Sappiamo perfettamente che ogni persona è formata da anima e corpo e questo, nel momento della nascita, è palese. Come si possa pretendere che una donna dia alla luce il proprio bambino in un ambiente sconosciuto, senza chi più ella conosce a esserle di sostegno, senza la presenza costante di un operatrice a lei dedicata, è per chiunque "tratti" di nascita, un mistero. O meglio, per chi, come me, ha studiato cartelle ostetriche di ogni parte d'Italia, è palese che talvolta la donna sia un numero, un letto, una SDO (scheda di dimissione ospedaliera). L'operatore che si trova ad affrontare un'assistenza alla nascita è di fronte alla venuta al mondo di un essere umano e, come tale, dovrebbe dare il meglio di sé. Quando questo non avviene e le donne sono costrette a richiedere il taglio cesareo perché, dopo ore ed ore sole e doloranti, sono stremate, allora siamo di fronte all'inadeguatezza della struttura sanitaria, all'imperizia degli operatori e alla violazione di ogni diritto.

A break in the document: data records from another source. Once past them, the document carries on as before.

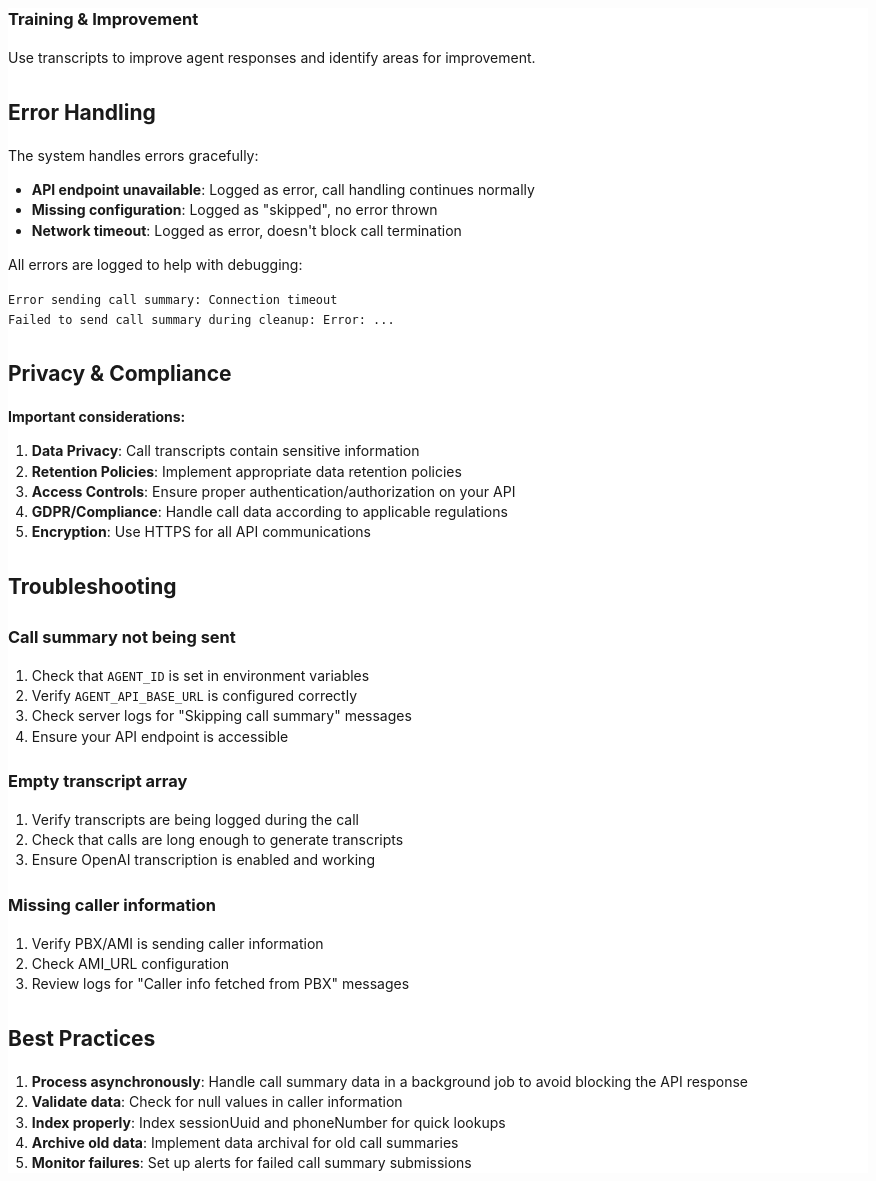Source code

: ### Training & Improvement
Use transcripts to improve agent responses and identify areas for improvement.

## Error Handling

The system handles errors gracefully:

- **API endpoint unavailable**: Logged as error, call handling continues normally
- **Missing configuration**: Logged as "skipped", no error thrown
- **Network timeout**: Logged as error, doesn't block call termination

All errors are logged to help with debugging:
```
Error sending call summary: Connection timeout
Failed to send call summary during cleanup: Error: ...
```

## Privacy & Compliance

**Important considerations:**

1. **Data Privacy**: Call transcripts contain sensitive information
2. **Retention Policies**: Implement appropriate data retention policies
3. **Access Controls**: Ensure proper authentication/authorization on your API
4. **GDPR/Compliance**: Handle call data according to applicable regulations
5. **Encryption**: Use HTTPS for all API communications

## Troubleshooting

### Call summary not being sent

1. Check that `AGENT_ID` is set in environment variables
2. Verify `AGENT_API_BASE_URL` is configured correctly
3. Check server logs for "Skipping call summary" messages
4. Ensure your API endpoint is accessible

### Empty transcript array

1. Verify transcripts are being logged during the call
2. Check that calls are long enough to generate transcripts
3. Ensure OpenAI transcription is enabled and working

### Missing caller information

1. Verify PBX/AMI is sending caller information
2. Check AMI_URL configuration
3. Review logs for "Caller info fetched from PBX" messages

## Best Practices

1. **Process asynchronously**: Handle call summary data in a background job to avoid blocking the API response
2. **Validate data**: Check for null values in caller information
3. **Index properly**: Index sessionUuid and phoneNumber for quick lookups
4. **Archive old data**: Implement data archival for old call summaries
5. **Monitor failures**: Set up alerts for failed call summary submissions
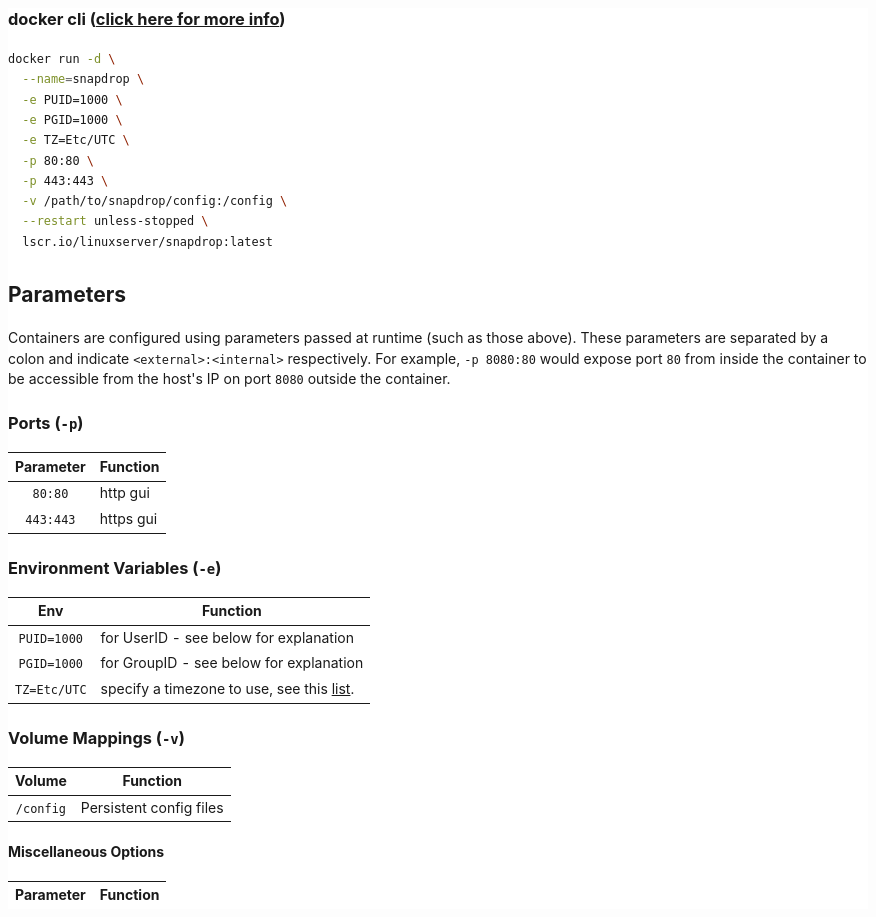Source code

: ### docker cli ([click here for more info](https://docs.docker.com/engine/reference/commandline/cli/))

```bash
docker run -d \
  --name=snapdrop \
  -e PUID=1000 \
  -e PGID=1000 \
  -e TZ=Etc/UTC \
  -p 80:80 \
  -p 443:443 \
  -v /path/to/snapdrop/config:/config \
  --restart unless-stopped \
  lscr.io/linuxserver/snapdrop:latest
```

## Parameters

Containers are configured using parameters passed at runtime (such as those above). These parameters are separated by a colon and indicate `<external>:<internal>` respectively. For example, `-p 8080:80` would expose port `80` from inside the container to be accessible from the host's IP on port `8080` outside the container.

### Ports (`-p`)

| Parameter | Function |
| :----: | --- |
| `80:80` | http gui |
| `443:443` | https gui |

### Environment Variables (`-e`)

| Env | Function |
| :----: | --- |
| `PUID=1000` | for UserID - see below for explanation |
| `PGID=1000` | for GroupID - see below for explanation |
| `TZ=Etc/UTC` | specify a timezone to use, see this [list](https://en.wikipedia.org/wiki/List_of_tz_database_time_zones#List). |

### Volume Mappings (`-v`)

| Volume | Function |
| :----: | --- |
| `/config` | Persistent config files |

#### Miscellaneous Options

| Parameter | Function |
| :-----:   | --- |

ATTENZIONE: come già sottolineato, il fatto che ci siano movimenti e associazioni che si stanno già muovendo da tempo contro quest'assistenza indecente e non dignitosa, è pregevole. Tuttavia vorrei far notare, a margine, che è inutile sollevare il caso di un'assistenza che lascia le donne sole, senza accompagnatore e spesso senza bambino, se poi ci si muove per rendere l'aborto volontario un procedimento che la donna affronta sola, senza aiuto, e che - di fatto - la separa dal suo bambino. La coerenza è necessaria, in ambito sanitario, e il motivare tale mancanza di congruenza, con il solo fatto che tutto dipende dalla desiderabilità del bambino, è meramente ideologico e un discorso piuttosto fragile.

Alla luce di quanto detto, è importante dare risonanza a questa situazione anche in nome di una professionalità che deve trovarsi in ogni luogo di cura poiché è necessario che ogni donna che si reca in un ospedale, sia assistita dignitosamente e con rispetto. 

IL MIO APPELLO, QUINDI, VA A CHI PUÒ PRENDERE LE DIFESE DELLA PARTORIENTE E DELLA SUA FAMIGLIA


NB: la soluzione di proporre il parto in casa, non è, di fatto, una soluzione. Pochissime donne possono permettersi un'assistenza di ostetriche private (assistenza che dovrebbe essere implementata e resa pubblica per tutte le donne, come un'opportunità possibile) e un'assistenza domiciliare: sia dal punto di vista meramente economico, sia da quello sanitario (non tutte le donne vogliono/possono partorire in casa). È lo Stato che deve agire perché l'assistenza a tutte le donne sia garantita ad altissimo livello professionale!!